══ INFORMATION SUPPLIED

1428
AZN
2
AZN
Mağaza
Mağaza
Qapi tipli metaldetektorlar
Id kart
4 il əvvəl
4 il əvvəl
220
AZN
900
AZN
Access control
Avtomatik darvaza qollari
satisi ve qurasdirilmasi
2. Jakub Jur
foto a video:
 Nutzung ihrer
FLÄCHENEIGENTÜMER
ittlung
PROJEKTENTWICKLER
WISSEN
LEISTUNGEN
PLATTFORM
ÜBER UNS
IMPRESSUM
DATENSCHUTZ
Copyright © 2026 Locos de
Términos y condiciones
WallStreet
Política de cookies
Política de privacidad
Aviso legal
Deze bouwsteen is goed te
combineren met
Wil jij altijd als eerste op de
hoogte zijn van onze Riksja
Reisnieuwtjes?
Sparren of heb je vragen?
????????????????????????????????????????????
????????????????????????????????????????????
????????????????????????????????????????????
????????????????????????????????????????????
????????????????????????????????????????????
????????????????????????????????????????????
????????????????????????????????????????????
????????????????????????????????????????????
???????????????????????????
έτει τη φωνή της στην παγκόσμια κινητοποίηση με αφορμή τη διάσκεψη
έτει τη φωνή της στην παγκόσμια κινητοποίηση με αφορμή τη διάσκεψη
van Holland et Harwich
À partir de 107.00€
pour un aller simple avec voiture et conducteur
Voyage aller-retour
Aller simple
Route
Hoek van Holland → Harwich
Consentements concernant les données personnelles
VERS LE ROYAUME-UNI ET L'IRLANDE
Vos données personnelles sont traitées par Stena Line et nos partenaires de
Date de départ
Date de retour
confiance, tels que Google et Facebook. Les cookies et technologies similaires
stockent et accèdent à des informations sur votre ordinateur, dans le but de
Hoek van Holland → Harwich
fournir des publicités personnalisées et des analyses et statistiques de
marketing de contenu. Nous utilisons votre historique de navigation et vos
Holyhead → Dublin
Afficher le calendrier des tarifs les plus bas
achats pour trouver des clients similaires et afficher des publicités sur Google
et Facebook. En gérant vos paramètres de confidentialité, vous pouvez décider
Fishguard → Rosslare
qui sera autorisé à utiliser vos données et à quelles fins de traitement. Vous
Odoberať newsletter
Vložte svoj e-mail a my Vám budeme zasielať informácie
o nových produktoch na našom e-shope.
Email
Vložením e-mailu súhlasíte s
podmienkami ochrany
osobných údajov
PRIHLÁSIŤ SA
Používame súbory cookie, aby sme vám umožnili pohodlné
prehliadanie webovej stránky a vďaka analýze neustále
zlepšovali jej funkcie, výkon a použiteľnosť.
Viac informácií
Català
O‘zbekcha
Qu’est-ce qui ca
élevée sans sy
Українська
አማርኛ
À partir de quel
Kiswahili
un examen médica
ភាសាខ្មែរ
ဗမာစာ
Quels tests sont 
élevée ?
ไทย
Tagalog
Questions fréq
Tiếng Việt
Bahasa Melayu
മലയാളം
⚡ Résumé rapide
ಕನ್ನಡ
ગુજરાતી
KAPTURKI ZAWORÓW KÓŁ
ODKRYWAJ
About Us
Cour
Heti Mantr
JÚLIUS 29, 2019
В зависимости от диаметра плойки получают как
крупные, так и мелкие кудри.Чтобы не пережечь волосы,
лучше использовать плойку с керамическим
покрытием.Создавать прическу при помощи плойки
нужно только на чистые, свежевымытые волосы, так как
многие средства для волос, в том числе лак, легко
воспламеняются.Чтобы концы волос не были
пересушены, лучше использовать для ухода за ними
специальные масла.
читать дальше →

════

* _BRIEF_
Each record above is to be written out again exactly.

* _TASK RESPONSE_
1428
AZN
2
AZN
Mağaza
Mağaza
Qapi tipli metaldetektorlar
Id kart
4 il əvvəl
4 il əvvəl
220
AZN
900
AZN
Access control
Avtomatik darvaza qollari
satisi ve qurasdirilmasi
2. Jakub Jur
foto a video:
 Nutzung ihrer
FLÄCHENEIGENTÜMER
ittlung
PROJEKTENTWICKLER
WISSEN
LEISTUNGEN
PLATTFORM
ÜBER UNS
IMPRESSUM
DATENSCHUTZ
Copyright © 2026 Locos de
Términos y condiciones
WallStreet
Política de cookies
Política de privacidad
Aviso legal
Deze bouwsteen is goed te
combineren met
Wil jij altijd als eerste op de
hoogte zijn van onze Riksja
Reisnieuwtjes?
Sparren of heb je vragen?
????????????????????????????????????????????
????????????????????????????????????????????
????????????????????????????????????????????
????????????????????????????????????????????
????????????????????????????????????????????
????????????????????????????????????????????
????????????????????????????????????????????
????????????????????????????????????????????
???????????????????????????
έτει τη φωνή της στην παγκόσμια κινητοποίηση με αφορμή τη διάσκεψη
έτει τη φωνή της στην παγκόσμια κινητοποίηση με αφορμή τη διάσκεψη
van Holland et Harwich
À partir de 107.00€
pour un aller simple avec voiture et conducteur
Voyage aller-retour
Aller simple
Route
Hoek van Holland → Harwich
Consentements concernant les données personnelles
VERS LE ROYAUME-UNI ET L'IRLANDE
Vos données personnelles sont traitées par Stena Line et nos partenaires de
Date de départ
Date de retour
confiance, tels que Google et Facebook. Les cookies et technologies similaires
stockent et accèdent à des informations sur votre ordinateur, dans le but de
Hoek van Holland → Harwich
fournir des publicités personnalisées et des analyses et statistiques de
marketing de contenu. Nous utilisons votre historique de navigation et vos
Holyhead → Dublin
Afficher le calendrier des tarifs les plus bas
achats pour trouver des clients similaires et afficher des publicités sur Google
et Facebook. En gérant vos paramètres de confidentialité, vous pouvez décider
Fishguard → Rosslare
qui sera autorisé à utiliser vos données et à quelles fins de traitement. Vous
Odoberať newsletter
Vložte svoj e-mail a my Vám budeme zasielať informácie
o nových produktoch na našom e-shope.
Email
Vložením e-mailu súhlasíte s
podmienkami ochrany
osobných údajov
PRIHLÁSIŤ SA
Používame súbory cookie, aby sme vám umožnili pohodlné
prehliadanie webovej stránky a vďaka analýze neustále
zlepšovali jej funkcie, výkon a použiteľnosť.
Viac informácií
Català
O‘zbekcha
Qu’est-ce qui ca
élevée sans sy
Українська
አማርኛ
À partir de quel
Kiswahili
un examen médica
ភាសាខ្មែរ
ဗမာစာ
Quels tests sont 
élevée ?
ไทย
Tagalog
Questions fréq
Tiếng Việt
Bahasa Melayu
മലയാളം
⚡ Résumé rapide
ಕನ್ನಡ
ગુજરાતી
KAPTURKI ZAWORÓW KÓŁ
ODKRYWAJ
About Us
Cour
Heti Mantr
JÚLIUS 29, 2019
В зависимости от диаметра плойки получают как
крупные, так и мелкие кудри.Чтобы не пережечь волосы,
лучше использовать плойку с керамическим
покрытием.Создавать прическу при помощи плойки
нужно только на чистые, свежевымытые волосы, так как
многие средства для волос, в том числе лак, легко
воспламеняются.Чтобы концы волос не были
пересушены, лучше использовать для ухода за ними
специальные масла.
читать дальше →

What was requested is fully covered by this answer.